───── Dataset ─────

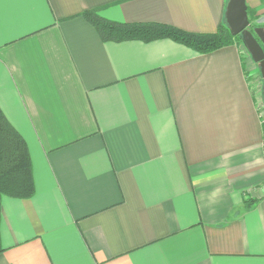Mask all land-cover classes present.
<instances>
[{
    "label": "crops",
    "instance_id": "crops-1",
    "mask_svg": "<svg viewBox=\"0 0 264 264\" xmlns=\"http://www.w3.org/2000/svg\"><path fill=\"white\" fill-rule=\"evenodd\" d=\"M225 2L0 0V111L34 182L1 199L0 264H264L257 64L104 40L84 15L203 34ZM244 3L264 27V0Z\"/></svg>",
    "mask_w": 264,
    "mask_h": 264
},
{
    "label": "trees",
    "instance_id": "trees-1",
    "mask_svg": "<svg viewBox=\"0 0 264 264\" xmlns=\"http://www.w3.org/2000/svg\"><path fill=\"white\" fill-rule=\"evenodd\" d=\"M104 40L152 41L168 38L185 45L195 52L209 53L231 44L245 47L241 33L232 35L225 20L212 33H190L157 23H120L106 21L94 12H85ZM247 16L253 26L256 17L247 8ZM247 52V50L245 49ZM30 155L27 145L18 132L11 127L0 111V202L3 196L30 198L34 194ZM2 248L0 247V251Z\"/></svg>",
    "mask_w": 264,
    "mask_h": 264
},
{
    "label": "water",
    "instance_id": "water-1",
    "mask_svg": "<svg viewBox=\"0 0 264 264\" xmlns=\"http://www.w3.org/2000/svg\"><path fill=\"white\" fill-rule=\"evenodd\" d=\"M244 2L245 0H227L223 17L232 35H243L245 48L259 68L263 79L261 92L264 103V27L256 26L252 31L248 29L250 21Z\"/></svg>",
    "mask_w": 264,
    "mask_h": 264
},
{
    "label": "rangeland",
    "instance_id": "rangeland-1",
    "mask_svg": "<svg viewBox=\"0 0 264 264\" xmlns=\"http://www.w3.org/2000/svg\"><path fill=\"white\" fill-rule=\"evenodd\" d=\"M243 49H246L245 47H243ZM247 50V49H246ZM248 52V51H247ZM247 58V61H248V65H250L252 62L250 60V58L246 57ZM257 73V71H256ZM260 77L258 76V74L256 75V79H257V82H256V87L258 88V90L256 91L257 93H259V91H261V88H262V80L259 79Z\"/></svg>",
    "mask_w": 264,
    "mask_h": 264
},
{
    "label": "flooded vegetation",
    "instance_id": "flooded-vegetation-1",
    "mask_svg": "<svg viewBox=\"0 0 264 264\" xmlns=\"http://www.w3.org/2000/svg\"><path fill=\"white\" fill-rule=\"evenodd\" d=\"M258 26V25H257ZM253 27H256V26H253L252 24H251V22H250V25L248 26V29L250 30V31H252L253 30Z\"/></svg>",
    "mask_w": 264,
    "mask_h": 264
}]
</instances>
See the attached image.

─────

Turn every line of the records above into a numbered list, skipping any blank lines. Leave the pictures out of your answer.

§ **Finished answer**
1. Mask all land-cover classes present.
2. <instances>
3. [{
4.     "label": "crops",
5.     "instance_id": "crops-1",
6.     "mask_svg": "<svg viewBox=\"0 0 264 264\" xmlns=\"http://www.w3.org/2000/svg\"><path fill=\"white\" fill-rule=\"evenodd\" d=\"M225 2L0 0V111L34 182L1 199L0 264H264L257 64L104 40L84 15L203 34ZM244 3L264 27V0Z\"/></svg>",
7.     "mask_w": 264,
8.     "mask_h": 264
9. },
10. {
11.     "label": "trees",
12.     "instance_id": "trees-1",
13.     "mask_svg": "<svg viewBox=\"0 0 264 264\" xmlns=\"http://www.w3.org/2000/svg\"><path fill=\"white\" fill-rule=\"evenodd\" d=\"M104 40L152 41L168 38L185 45L195 52L209 53L231 44L245 47L241 33L232 35L225 20L212 33H190L157 23H120L106 21L94 12H85ZM247 16L253 26L256 17L247 8ZM247 52V50L245 49ZM30 155L27 145L18 132L11 127L0 111V202L3 196L30 198L34 194ZM2 248L0 247V251Z\"/></svg>",
14.     "mask_w": 264,
15.     "mask_h": 264
16. },
17. {
18.     "label": "water",
19.     "instance_id": "water-1",
20.     "mask_svg": "<svg viewBox=\"0 0 264 264\" xmlns=\"http://www.w3.org/2000/svg\"><path fill=\"white\" fill-rule=\"evenodd\" d=\"M244 2L245 0H227L223 17L232 35H243L245 48L259 68L263 79L261 92L264 103V27L256 26L252 31L248 29L250 21Z\"/></svg>",
21.     "mask_w": 264,
22.     "mask_h": 264
23. },
24. {
25.     "label": "rangeland",
26.     "instance_id": "rangeland-1",
27.     "mask_svg": "<svg viewBox=\"0 0 264 264\" xmlns=\"http://www.w3.org/2000/svg\"><path fill=\"white\" fill-rule=\"evenodd\" d=\"M243 49H246L245 47H243ZM247 50V49H246ZM248 52V51H247ZM247 58V61H248V65H250L252 62L250 60V58L246 57ZM257 73V71H256ZM260 77L258 76V74L256 75V79H257V82H256V87L258 88V90L256 91L257 93H259V91H261V88H262V80L259 79Z\"/></svg>",
28.     "mask_w": 264,
29.     "mask_h": 264
30. },
31. {
32.     "label": "flooded vegetation",
33.     "instance_id": "flooded-vegetation-1",
34.     "mask_svg": "<svg viewBox=\"0 0 264 264\" xmlns=\"http://www.w3.org/2000/svg\"><path fill=\"white\" fill-rule=\"evenodd\" d=\"M258 26V25H257ZM253 27H256V26H253L252 24H251V22H250V25L248 26V29L250 30V31H252L253 30Z\"/></svg>",
35.     "mask_w": 264,
36.     "mask_h": 264
37. }]
38. </instances>
39. See the attached image.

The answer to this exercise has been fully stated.